MYDELL
v.
CLERK, SUPERIOR COURT OF CHATHAM COUNTY.
33197.
Supreme Court of Georgia.
Submitted January 20, 1978. Decided March 8, 1978.James Marion Mydell, pro se.
Andrew J. Ryan, III, District Attorney, Robert M. Hitch, III, Assistant District Attorney, Arthur K. Bolton, Attorney General, for appellee.
UNDERCOFLER, Presiding Justice.
James Marion Mydell is serving a life sentence for armed robbery. Mydell v. State, 238 Ga. 450 (233 SE2d 199) (1977). He brought this mandamus action, pro se, against the clerk of Chatham County for a copy of his arrest and trial records and transcript on that conviction. The trial court denied his petition based on his petition alone and without making findings of fact and conclusions of law. Mydell appeals. We affirm.
Mydell asserts that he needs a copy of his record and trial transcript to use as evidence in a pending habeas corpus action. "`. . . There must be some justification or showing of necessity beyond a mere naked demand for a transcript. While there is a basic right to a free transcript to perfect a timely direct appeal, there is no absolute right to a free transcript just so the prisoner may have it, and some justification for use in a habeas corpus or related proceeding must be shown in order to be entitled to such records in a collateral attack on the sentence. See Wade v. Wilson, 396 U.S. 282 (90 SC 501, 24 LE2d 470) [1969]; Bentley v. United States, 431 F2d 250 [6th Cir. 1970]; Hines v. Baker, 422 F2d 1002 [10th Cir. 1970]; Smith v. United States, 421 F2d 1300 [6th Cir. 1970]; United States v. Mitchell, 312 FSupp. 515 [E. D. Va. 1970].'" Wilson v. Downie, 228 Ga. 656, 658 (187 SE2d 293) (1972). (Emphasis supplied.)
While we recognize the problems inherent in a case filed pro se in the county in which he was tried by a prisoner incarcerated at Reidsville, we find that more is required of the trial court than a summary denial of the prisoner's petition based on the complaint alone, which here is sufficient to state a claim. See Stalling v. State, 231 Ga. 37 (200 SE2d 121) (1973).
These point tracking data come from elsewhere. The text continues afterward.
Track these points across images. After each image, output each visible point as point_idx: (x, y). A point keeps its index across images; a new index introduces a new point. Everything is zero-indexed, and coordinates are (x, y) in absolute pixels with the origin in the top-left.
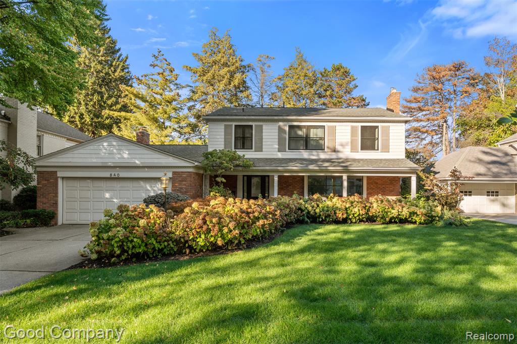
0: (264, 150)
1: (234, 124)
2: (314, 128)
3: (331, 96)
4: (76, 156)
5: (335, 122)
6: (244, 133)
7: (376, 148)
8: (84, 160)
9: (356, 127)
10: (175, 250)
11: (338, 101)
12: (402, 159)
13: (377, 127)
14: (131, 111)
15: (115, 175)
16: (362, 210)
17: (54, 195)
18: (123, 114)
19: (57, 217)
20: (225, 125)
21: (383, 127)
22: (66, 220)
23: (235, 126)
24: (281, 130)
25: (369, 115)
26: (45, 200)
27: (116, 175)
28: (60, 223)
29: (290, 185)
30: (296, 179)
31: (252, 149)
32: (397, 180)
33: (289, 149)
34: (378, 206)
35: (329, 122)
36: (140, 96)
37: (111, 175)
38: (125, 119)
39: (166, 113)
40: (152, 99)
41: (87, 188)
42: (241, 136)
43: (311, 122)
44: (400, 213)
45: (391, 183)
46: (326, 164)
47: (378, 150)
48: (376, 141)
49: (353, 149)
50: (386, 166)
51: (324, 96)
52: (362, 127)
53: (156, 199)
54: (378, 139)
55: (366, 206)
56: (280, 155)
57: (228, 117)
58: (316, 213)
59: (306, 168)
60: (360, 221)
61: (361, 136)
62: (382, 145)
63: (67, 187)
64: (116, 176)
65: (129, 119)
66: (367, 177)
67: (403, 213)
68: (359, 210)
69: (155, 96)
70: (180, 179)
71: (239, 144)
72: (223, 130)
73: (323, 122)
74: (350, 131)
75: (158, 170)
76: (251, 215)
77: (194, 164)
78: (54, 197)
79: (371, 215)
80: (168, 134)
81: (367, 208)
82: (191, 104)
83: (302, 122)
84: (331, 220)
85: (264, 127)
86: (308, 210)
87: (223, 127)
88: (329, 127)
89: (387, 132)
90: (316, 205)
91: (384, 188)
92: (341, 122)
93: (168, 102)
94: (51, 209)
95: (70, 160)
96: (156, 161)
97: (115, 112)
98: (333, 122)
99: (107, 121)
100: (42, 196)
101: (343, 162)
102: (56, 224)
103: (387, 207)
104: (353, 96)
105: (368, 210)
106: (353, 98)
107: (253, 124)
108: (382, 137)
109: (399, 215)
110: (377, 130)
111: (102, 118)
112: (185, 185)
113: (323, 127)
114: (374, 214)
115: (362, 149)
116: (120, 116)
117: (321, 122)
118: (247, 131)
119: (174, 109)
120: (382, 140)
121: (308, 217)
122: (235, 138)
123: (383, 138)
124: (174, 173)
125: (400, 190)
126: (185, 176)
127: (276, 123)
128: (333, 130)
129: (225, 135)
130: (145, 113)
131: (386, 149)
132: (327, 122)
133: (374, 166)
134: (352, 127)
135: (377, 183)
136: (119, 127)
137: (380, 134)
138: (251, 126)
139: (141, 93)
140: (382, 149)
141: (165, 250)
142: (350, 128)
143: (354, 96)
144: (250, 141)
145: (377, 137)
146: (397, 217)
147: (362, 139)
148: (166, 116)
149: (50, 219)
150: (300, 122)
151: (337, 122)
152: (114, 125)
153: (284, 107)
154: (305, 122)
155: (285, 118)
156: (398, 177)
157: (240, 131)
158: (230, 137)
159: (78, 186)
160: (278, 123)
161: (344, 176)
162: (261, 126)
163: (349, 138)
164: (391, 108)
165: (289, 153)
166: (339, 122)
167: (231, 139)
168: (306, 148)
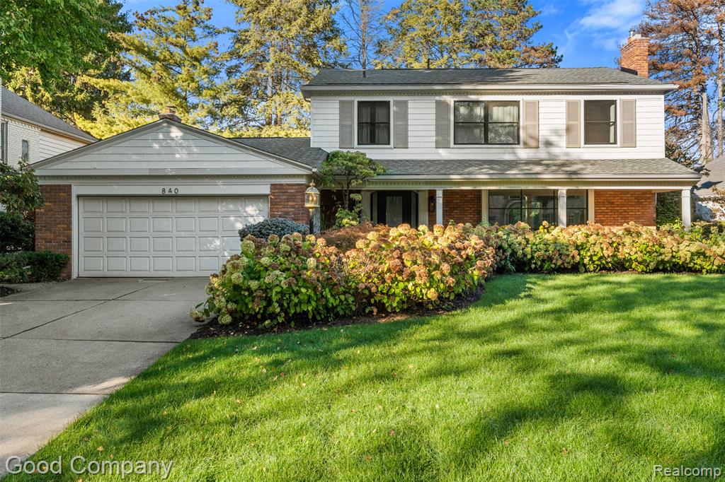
0: (410, 145)
1: (357, 99)
2: (499, 106)
3: (494, 46)
4: (104, 158)
5: (537, 94)
6: (373, 115)
7: (612, 140)
8: (119, 166)
9: (577, 103)
10: (354, 309)
11: (508, 55)
12: (661, 160)
13: (614, 102)
14: (126, 77)
15: (170, 191)
16: (607, 249)
17: (65, 226)
18: (114, 83)
19: (71, 264)
20: (341, 102)
21: (624, 102)
22: (85, 270)
23: (360, 103)
24: (441, 106)
25: (595, 80)
26: (49, 235)
27: (173, 190)
28: (74, 276)
29: (456, 209)
30: (466, 196)
31: (389, 144)
32: (649, 198)
33: (455, 144)
34: (634, 241)
35: (527, 94)
36: (146, 49)
37: (164, 190)
38: (116, 92)
39: (193, 80)
40: (167, 54)
41: (120, 215)
42: (369, 121)
43: (495, 94)
44: (674, 254)
45: (639, 204)
46: (538, 169)
47: (615, 143)
48: (612, 128)
49: (572, 143)
50: (636, 172)
51: (480, 46)
52: (586, 102)
53: (263, 231)
54: (615, 123)
55: (613, 242)
56: (444, 154)
57: (346, 88)
58: (525, 255)
59: (502, 176)
60: (601, 269)
61: (585, 119)
62: (624, 134)
63: (85, 212)
64: (173, 193)
65: (123, 92)
66: (596, 191)
67: (680, 254)
68: (602, 249)
69: (172, 48)
70: (285, 197)
71: (366, 131)
72: (337, 111)
73: (516, 94)
74: (564, 110)
75: (249, 181)
76: (463, 253)
77: (311, 170)
78: (64, 229)
79: (620, 256)
80: (199, 118)
81: (615, 245)
82: (234, 62)
83: (481, 94)
84: (553, 266)
85: (410, 105)
86: (513, 250)
87: (337, 105)
88: (527, 103)
89: (630, 109)
90: (524, 242)
91: (625, 211)
92: (548, 94)
93: (196, 59)
94: (61, 251)
95: (95, 165)
96: (243, 165)
97: (99, 80)
98: (534, 94)
99: (80, 97)
100: (44, 229)
101: (563, 165)
102: (69, 276)
103: (651, 244)
104: (532, 45)
105: (617, 249)
106: (533, 48)
107: (391, 99)
108: (623, 119)
109: (673, 257)
110: (612, 108)
111: (70, 91)
112: (292, 207)
113: (516, 103)
114: (627, 255)
115: (587, 142)
116: (108, 87)
117: (512, 94)
118: (380, 112)
119: (206, 72)
120: (624, 126)
121: (513, 263)
122: (359, 124)
123: (625, 122)
124: (273, 186)
125: (655, 216)
126: (292, 191)
127: (432, 98)
128: (534, 109)
129: (341, 120)
130: (159, 80)
131: (631, 141)
132: (523, 94)
133: (614, 172)
134: (569, 103)
135: (613, 203)
136: (103, 106)
137: (618, 114)
138: (387, 103)
139: (145, 44)
140: (624, 140)
141: (339, 309)
142: (564, 104)
143: (535, 45)
144: (385, 130)
145: (612, 120)
146: (668, 262)
147: (586, 124)
148: (193, 85)
149: (60, 267)
150: (478, 94)
151: (541, 94)
152: (96, 103)
153: (429, 69)
154: (489, 94)
155: (456, 87)
156: (650, 191)
157: (366, 113)
158: (349, 123)
159: (106, 211)
160: (437, 98)
161: (563, 190)
162: (406, 102)
163: (562, 123)
164: (632, 67)
165: (456, 151)
166: (544, 94)
167: (351, 126)
168: (486, 142)
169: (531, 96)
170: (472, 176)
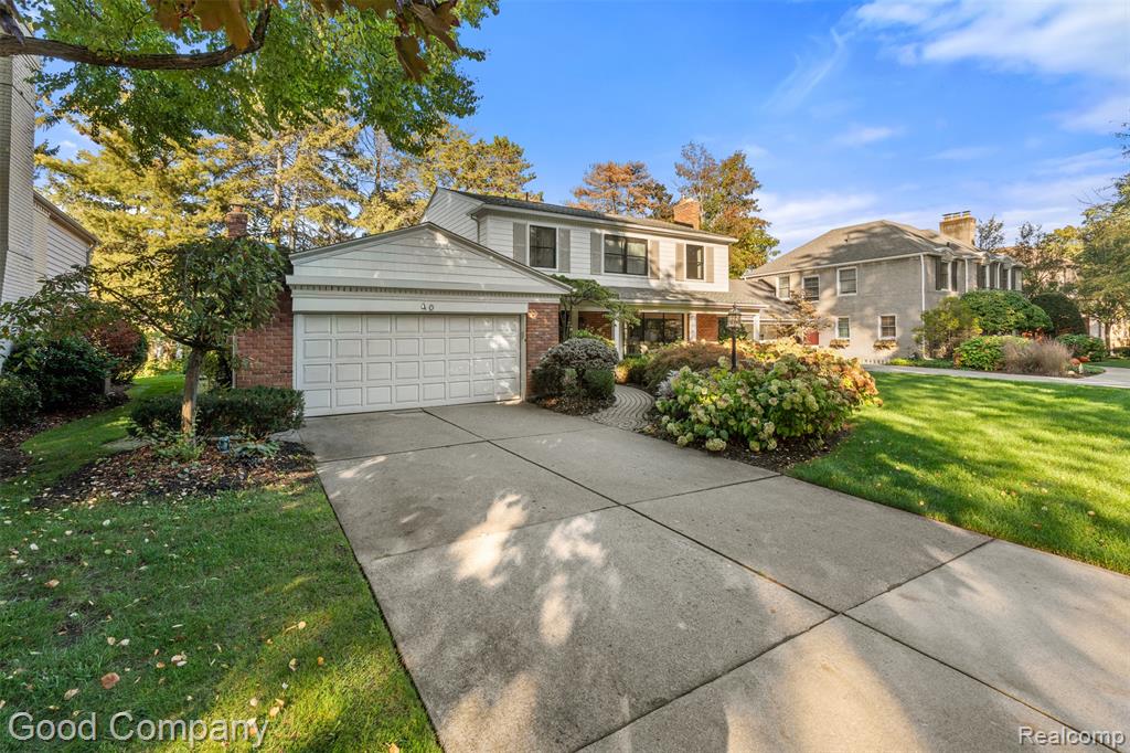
1: (529, 223)
2: (633, 242)
5: (657, 235)
7: (699, 276)
9: (682, 245)
12: (724, 294)
13: (701, 248)
17: (284, 351)
20: (515, 224)
21: (707, 248)
23: (530, 227)
24: (595, 238)
26: (259, 364)
31: (555, 267)
33: (605, 271)
42: (536, 245)
47: (702, 278)
48: (699, 268)
49: (680, 277)
52: (687, 246)
54: (702, 263)
57: (516, 210)
61: (687, 259)
62: (707, 274)
70: (541, 317)
72: (511, 232)
73: (644, 233)
74: (675, 251)
77: (570, 290)
78: (283, 356)
85: (572, 234)
87: (511, 227)
88: (651, 242)
89: (711, 255)
98: (655, 235)
107: (557, 226)
108: (707, 262)
110: (699, 252)
113: (645, 241)
115: (688, 277)
117: (642, 233)
120: (707, 266)
122: (532, 247)
123: (708, 264)
124: (531, 306)
126: (548, 310)
127: (586, 229)
128: (656, 248)
129: (514, 242)
131: (711, 281)
132: (649, 234)
134: (679, 245)
138: (554, 230)
140: (708, 277)
142: (675, 246)
144: (550, 255)
145: (699, 260)
147: (687, 262)
151: (661, 236)
154: (630, 232)
158: (522, 245)
160: (591, 230)
162: (569, 231)
163: (673, 260)
164: (688, 222)
165: (607, 278)
167: (525, 248)
168: (625, 271)
169: (653, 236)
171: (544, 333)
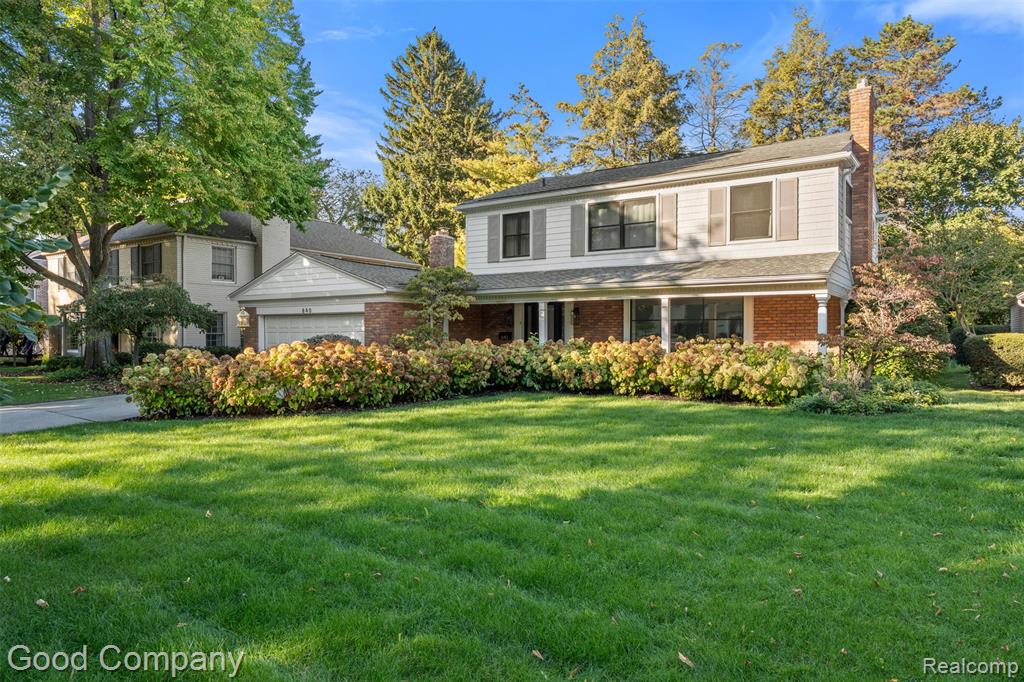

The burden, however, is on the prisoner to go forward with his case.
The prisoner may offer to prove his case by affidavit. While this ruling is against the weight of the general law,[1] we find an exception necessary and appropriate in a *25 situation such as this. Here a prisoner is being held in another county and not available to pursue his case in person; on the other hand, the action is not personal to the respondent, the clerk, who will merely make or not make the record available to the prisoner or his attorney according to the ruling of the trial court. Therefore the need for cross examination is not as crucial. The affidavit[2] should set out the particular reasons why the transcript is necessary, and should include a statement that the petitioner or his attorney have never previously been supplied a copy of his transcript and record, and that it is not otherwise available to him. Corn v. State, 240 Ga. 488 (240 SE2d 694) (1978); Heard v. Allen, 234 Ga. 409 (216 SE2d 306) (1975). A copy of the pending or proposed habeas petition should be attached. Similarly, the clerk may certify that a copy of the transcript has previously been provided the defendant or his attorney. From this, the trial court can make appropriate findings of fact and conclusions of law in determining whether the prisoner has shown some justification or necessity for a copy of his trial transcript and record.
In the case before us, however, we take judicial notice of Mydell's previous appeal in Mydell v. State, supra. Stalling v. State, supra. That record includes the trial transcript, a copy of which was specifically ordered supplied to the defendant or his attorney when he prosecuted his appeal. It is apparent from the brief filed that the attorney for Mydell had a transcript. Although a defendant is entitled to a copy of his transcript in order to pursue his appeal (Griffin v. Illinois, 351 U.S. 12 (1956)), *26 the state need not furnish him a second copy. See United States v. MacCollom, 426 U.S. 317 (1976).
Judgment affirmed. All the Justices concur.
NOTES
[1] "It is an established rule of evidence in this State that, in a judicial trial in a court of law, where evidence is finally adjudicated and final judgments are rendered, ex parte affidavits are inadmissible, and their admission in such a case over proper objection constitutes reversible error. Camp v. Camp, 213 Ga. 65 (97 SE2d 125) [1957]." Tamiami Trial Tours v. Ga. Public Serv. Comm., 213 Ga. 418, 428 (99 SE2d 225)(1957).
[2] We note that by statute affidavits may be considered in prisoner habeas corpus cases. Code Ann. § 50-127 (7).